Wer brauchte den "Freund und Helfer" wirklich?

Im Fall der erschossenen Hartz-IV-Empfängerin, die 50 Euro ihrer Unterhaltshilfe in bar erbat und den Raum nicht verlassen wollte, ohne das Geld, stellt sich mir die Frage, wer da eigentlich polizeiliche Unterstützung benötigte, tatsächlich die Verwaltungsangestellte oder vielleicht doch eher die Hartz-IV-Empfängerin?
Und worin besteht eigentlich das Deeskalationstraining der Jobcenter-Mitarbeiter, wenn sie grundlos eine Eskalierung herbeiführen, indem sie nicht mal die sehr wohl mögliche und aus humanen Gründen häufig auch dringend gebotene Maßnahme der Barauszahlung vornehmen? - Lebensmittelgutscheine wären das mindeste gewesen, das man hätte anbieten müssen.

Und wie kommt es eigentlich, dass die Polizei eine solche Situation so unterschätzt?

Die Hartz-IV-Empfängerin hatte die Verwaltung nicht mit dem Messer bedroht. Sie hat es erst gezogen, als die Polizei sie gewaltsam aus dem Amt entfernen wollte. Um dem Polizisten in den Bauch stechen zu können, muss der ihr zuvor sehr nah gekommen sein. - Also auch hier von Deeskalationstaktik keine Spur.

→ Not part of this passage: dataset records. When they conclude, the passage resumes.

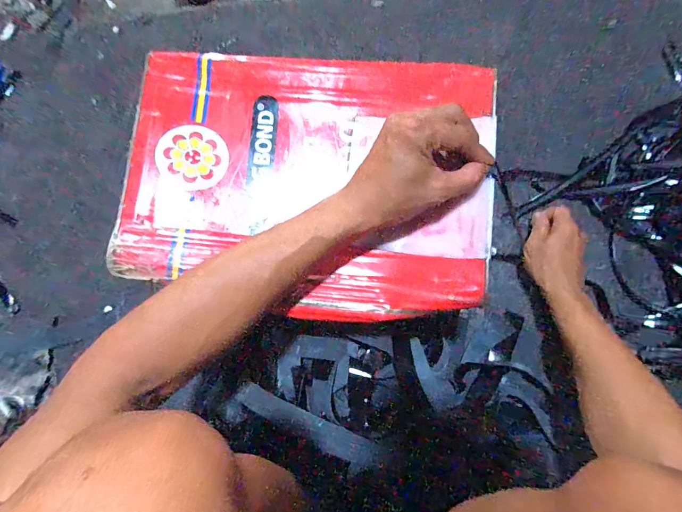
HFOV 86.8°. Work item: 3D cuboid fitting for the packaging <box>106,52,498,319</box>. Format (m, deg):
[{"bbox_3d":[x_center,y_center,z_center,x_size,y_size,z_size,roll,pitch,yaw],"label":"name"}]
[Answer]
[{"bbox_3d":[-0.033,-0.075,0.350,0.337,0.058,0.247,5,76,0],"label":"packaging"}]

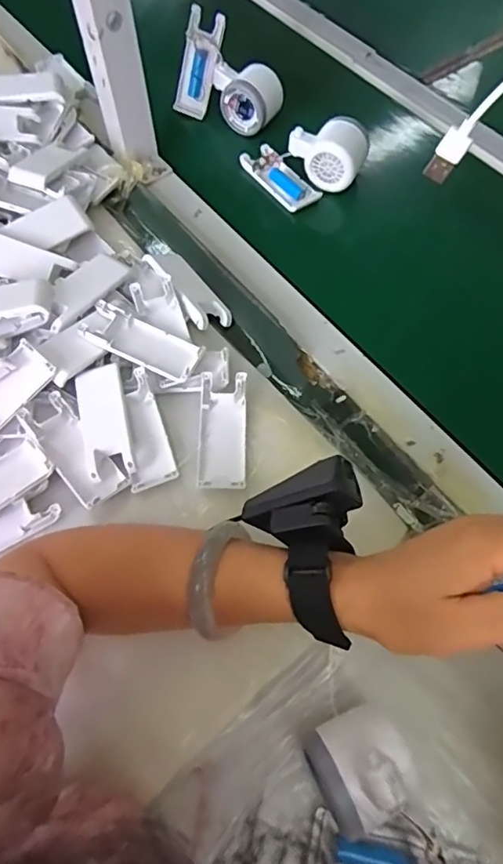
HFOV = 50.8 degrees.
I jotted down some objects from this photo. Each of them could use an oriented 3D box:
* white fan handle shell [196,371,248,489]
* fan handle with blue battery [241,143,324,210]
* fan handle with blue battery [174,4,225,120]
[{"bbox_3d":[-0.024,-0.002,0.438,0.039,0.010,0.102,0,63,0],"label":"white fan handle shell"},{"bbox_3d":[0.031,-0.287,0.598,0.041,0.014,0.098,-35,68,-16],"label":"fan handle with blue battery"},{"bbox_3d":[-0.062,-0.434,0.628,0.041,0.104,0.025,31,36,15],"label":"fan handle with blue battery"}]

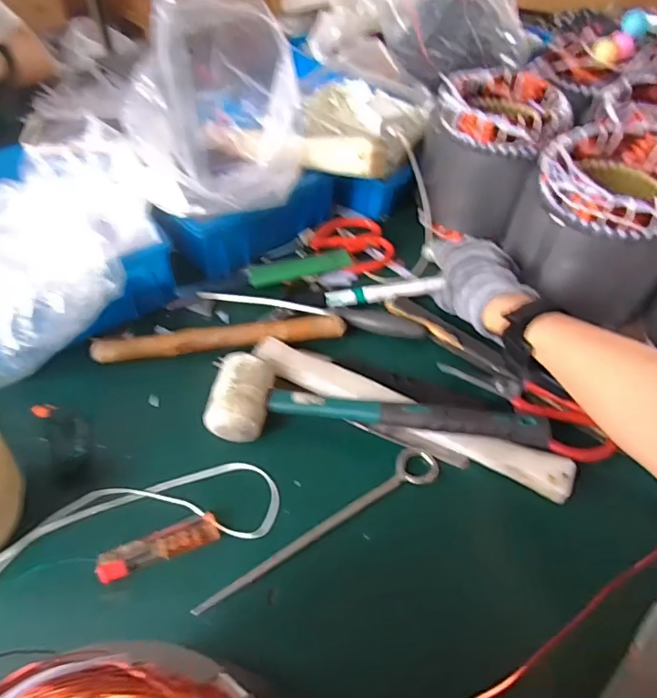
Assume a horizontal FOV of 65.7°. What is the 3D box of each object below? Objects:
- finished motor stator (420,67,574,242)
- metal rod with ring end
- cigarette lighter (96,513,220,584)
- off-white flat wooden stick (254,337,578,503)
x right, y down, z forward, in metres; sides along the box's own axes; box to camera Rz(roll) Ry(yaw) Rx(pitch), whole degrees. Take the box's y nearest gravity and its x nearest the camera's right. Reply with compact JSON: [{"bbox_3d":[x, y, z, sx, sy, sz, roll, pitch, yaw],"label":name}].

Was glauben viele eigentlich, wieso jemand sich für 50 Euro aufgibt? Oder weshalb sich jemand für Lebensmittelmarken im Wert von 30 Euro stundenlang hinten anstellen lässt und sich unterwürfig gibt, damit die Verwaltungskraft daraus bloß nicht auch noch eine Eskalation macht?

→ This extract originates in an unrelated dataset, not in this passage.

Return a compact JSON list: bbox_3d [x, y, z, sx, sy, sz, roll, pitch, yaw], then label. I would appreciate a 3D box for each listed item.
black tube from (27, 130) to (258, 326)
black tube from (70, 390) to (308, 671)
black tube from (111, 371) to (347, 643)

Extreme Not ist es, die die Leute dazu treibt.

Die Frau mit dem deutschen Pass sei Nigerianerin gewesen, lese ich da. Ja, was denn nun, Deutsche oder Nigerianerin? Und sie hätte womöglich mit mehreren Identitäten absahnen wollen, wird da vermutet. - Sowas wird man wohl auch finden müssen, wenn man die Not nicht sehen will und die Abweisung und Tötung der Frau nicht bedauern möchte.